Back to Bills

Regulating the Online Use of Deepfakes Act

Full Title:
An Act to provide for the regulation of the online use of deepfakes and for related transparency measures

Summary#

Bill C-277 would set rules for how online platforms handle “deepfakes” (AI-edited or AI-generated images, audio, or video that look or sound real and use someone’s appearance or voice). It requires platforms to detect, label, and remove deepfakes that could cause significant harm. It also creates an administrative (non-criminal) penalty system to enforce these duties. The stated goal is to protect people from emotional, reputational, and financial harm and to increase transparency online.

Key changes:

  • Platforms and online services accessible in Canada must set up ways to identify deepfakes, including user reporting tools.
  • They must take reasonable steps to clearly label deepfakes shared on their services.
  • They must take reasonable steps to prevent deepfakes that may cause “significant harm” from being shared, and remove such content as soon as feasible after it is identified.
  • They must keep records needed to show compliance. The federal cabinet can set detailed record-keeping rules.
  • An administrative monetary penalty system is created. The cabinet will set which violations can be penalized, penalty amounts or ranges, procedures, possible defences, and appeal/review processes.
  • Company directors and officers who direct or take part in a violation can be personally liable for penalties.
  • Violations are not criminal offences.

What it means for you#

  • Users

    • You should see clearer labels on content identified as deepfakes.
    • You will have reporting tools to flag suspected deepfakes.
    • Harmful deepfakes about you or others should be removed once identified.
  • People targeted by deepfakes

    • Platforms must act to prevent sharing of deepfakes that may cause significant harm (for example, identity theft, job loss, humiliation).
    • Harmful deepfakes must be taken down as soon as feasible after they are identified.
  • Creators and posters of content

    • If you share AI-altered or AI-generated media using a real person’s image or voice, platforms will likely require clear labeling.
    • Content that may cause significant harm could be blocked or removed.
  • Online platforms and services (including social media)

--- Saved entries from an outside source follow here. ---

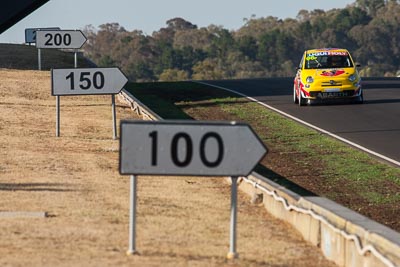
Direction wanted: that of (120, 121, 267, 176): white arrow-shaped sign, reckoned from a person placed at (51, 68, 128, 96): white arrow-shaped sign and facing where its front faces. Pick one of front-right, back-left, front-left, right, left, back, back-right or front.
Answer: front

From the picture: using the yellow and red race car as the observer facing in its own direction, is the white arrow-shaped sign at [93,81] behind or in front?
in front

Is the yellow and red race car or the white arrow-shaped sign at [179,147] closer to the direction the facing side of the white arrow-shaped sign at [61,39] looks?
the white arrow-shaped sign

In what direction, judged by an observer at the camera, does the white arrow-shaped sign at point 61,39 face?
facing the viewer

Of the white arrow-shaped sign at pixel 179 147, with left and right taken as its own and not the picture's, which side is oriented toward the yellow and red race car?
back

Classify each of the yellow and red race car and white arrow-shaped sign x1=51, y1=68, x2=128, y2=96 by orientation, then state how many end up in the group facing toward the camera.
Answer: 2

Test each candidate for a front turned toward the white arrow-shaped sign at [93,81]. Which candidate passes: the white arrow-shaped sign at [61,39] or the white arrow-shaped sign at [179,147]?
the white arrow-shaped sign at [61,39]

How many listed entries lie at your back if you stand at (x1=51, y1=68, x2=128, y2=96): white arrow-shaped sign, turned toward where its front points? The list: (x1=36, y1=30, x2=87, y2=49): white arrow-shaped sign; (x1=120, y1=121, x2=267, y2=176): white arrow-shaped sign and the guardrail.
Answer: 1

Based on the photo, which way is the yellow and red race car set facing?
toward the camera

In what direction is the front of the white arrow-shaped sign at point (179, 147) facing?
toward the camera

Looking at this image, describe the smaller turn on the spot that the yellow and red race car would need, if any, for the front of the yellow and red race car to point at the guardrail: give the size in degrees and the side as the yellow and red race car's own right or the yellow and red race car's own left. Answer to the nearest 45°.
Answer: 0° — it already faces it
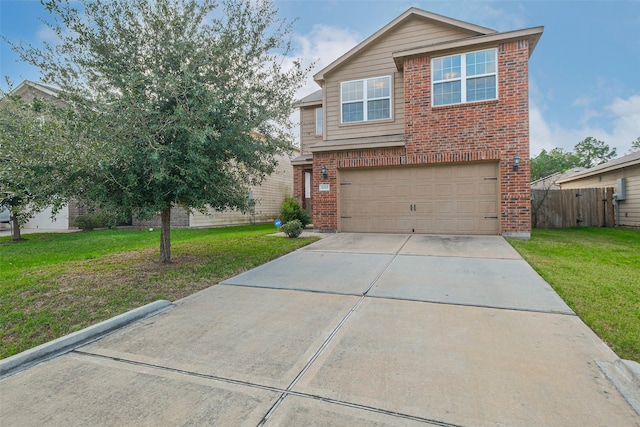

    • You must build and operate systems to detect deepfakes, allow user reports, label deepfakes, and prevent and remove those that may cause significant harm.
    • You must keep records to show compliance. Details may be set by future regulations.
    • You face administrative penalties for violations. Directors and officers can be personally liable if they took part in the violation.
    • The Act uses “reasonable steps,” but does not define exactly what is required. What counts as “reasonable” is unclear and may depend on future regulations.
  • Government

    • The Minister of Industry would oversee the scheme and can designate people to run it.
    • The federal cabinet will set many key details by regulation (penalty amounts, procedures, appeals, defences, and who enforces).

Expenses#

No publicly available information.

Possible cost areas:

  • Platforms may face costs to build or upgrade detection tools, reporting systems, labeling features, moderation processes, and record-keeping.
  • Platforms may face penalties for non-compliance; amounts are not yet specified.
  • The government may face costs to develop regulations and enforce the scheme; no estimates are provided.

Proponents' View#

  • The bill appears intended to reduce real harms from deepfakes, including fraud, identity theft, harassment, and reputational damage.
  • It could increase transparency by requiring clear labeling of deepfakes so people know when content is synthetic.
  • It places responsibility on platforms—the places where deepfakes spread—to detect, label, and quickly remove harmful content.
  • Using administrative penalties (not criminal charges) could promote faster, more flexible compliance.
  • The preamble states current laws do not adequately protect people from deepfake harms; this bill could fill those gaps.

Opponents' View#

  • The bill does not clearly define what “reasonable steps” look like. This may create uncertainty for platforms and uneven enforcement.
  • “Significant harm” includes psychological and reputational harm, which can be subjective. Platforms may remove borderline content to avoid penalties, which could affect satire, art, or political speech.
  • The duty to “prevent” harmful deepfakes may be read as requiring proactive scanning or monitoring. This could raise privacy concerns or lead to over-removal if detection tools are imperfect.
  • Many core elements (penalty amounts, defences, procedures, appeals, enforcement roles) are left to future regulations. Until these are set, it is hard to judge the full impact and fairness.
  • Detection technology can make mistakes. Mislabeling or removing authentic content is a possible risk.
  • Compliance could be costly or difficult for smaller services that lack in-house AI and moderation teams. The bill does not set size-based thresholds or exemptions.